The cream of Bomber Command, and therefore the nation, went into 617, and not just from England.  They had all completed full tours.  Apart from Gibson, the pilots included at least three Australians – Mickey Martin, Dave Shannon, and Les Knight.

Martin (played by the late Bill Kerr in the film) commanded ‘P’ Popsie.  He delivered one of the bombs that hit the Moehne.  Although hit on his starboard wing, Martin then accompanied Gibson on the next attacks to draw the flak.  Gibson was later awarded the VC for his part in the raid.  When the Moehne was finally breached, Martin and Gibson accompanied Shannon and Knight to go to the Eder.  They had trouble finding it.  Having sat up there watching all the attacks on the Moehne, Dave Shannon then watched the first attack on the Eder fail – in a blazing explosion.

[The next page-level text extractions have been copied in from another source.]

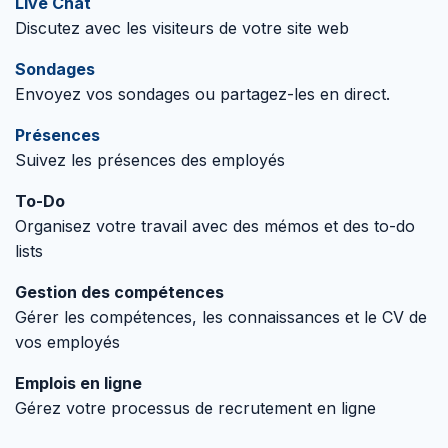
Live Chat
Discutez avec les visiteurs de votre site web
Sondages
Envoyez vos sondages ou partagez-les en direct.
Présences
Suivez les présences des employés
To-Do
Organisez votre travail avec des mémos et des to-do
lists
Gestion des compétences
Gérer les compétences, les connaissances et le CV de
vos employés
Emplois en ligne
Gérez votre processus de recrutement en ligne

There were only two bombs left, and they were both to be delivered by Australians.  It was a very tricky target – fatally tricky.  Dave Shannon eventually found a way to deliver his bomb on to the target.  Gibson ordered Knight in with the last bomb.  Brickhill described it this way.

Knight tried once and couldn’t make it.  He tried again.  Failed.  ‘Come in down moon, and dive for the point, Les’, Shannon said.  He gave more advice over the R/T, and Knight listened quietly.  He was a young Australian who did not drink, his idea of a riotous evening being to write letters home and go the pictures.  He dived to try again, made a perfect run and they saw the splash as his bomb dropped in the right spot.  Seconds later the water erupted, and as Gibson slanted down to have a look he saw the wall of the dam burst open and the torrent came crashing out.

Knight, more excited than he had ever been, was yelling over the R/T, and when he stopped he left his transmitter on for a few seconds by mistake; the crew’s remarks on the intercom were broadcast, and they were very spectacular remarks indeed.

Some time after all this, Dave Shannon celebrated his twenty-first birthday, and then married an English lass in the service.  The last of the pilots, Les Munro from New Zealand, died earlier this year (2015).  Mickey Martin never forgave Churchill for allowing Gibson to fly one more mission.  I have made the pilgrimage to the grave in Holland.

The devotion and courage of all those involved, from Wallis and Gibson down, defy belief.  It comes from another time.  They are all real and true heroes.  They are my absolute heroes.  I brought my children up on this story and I look forward to doing the same with their children.  Both the heroes and the children deserve no less.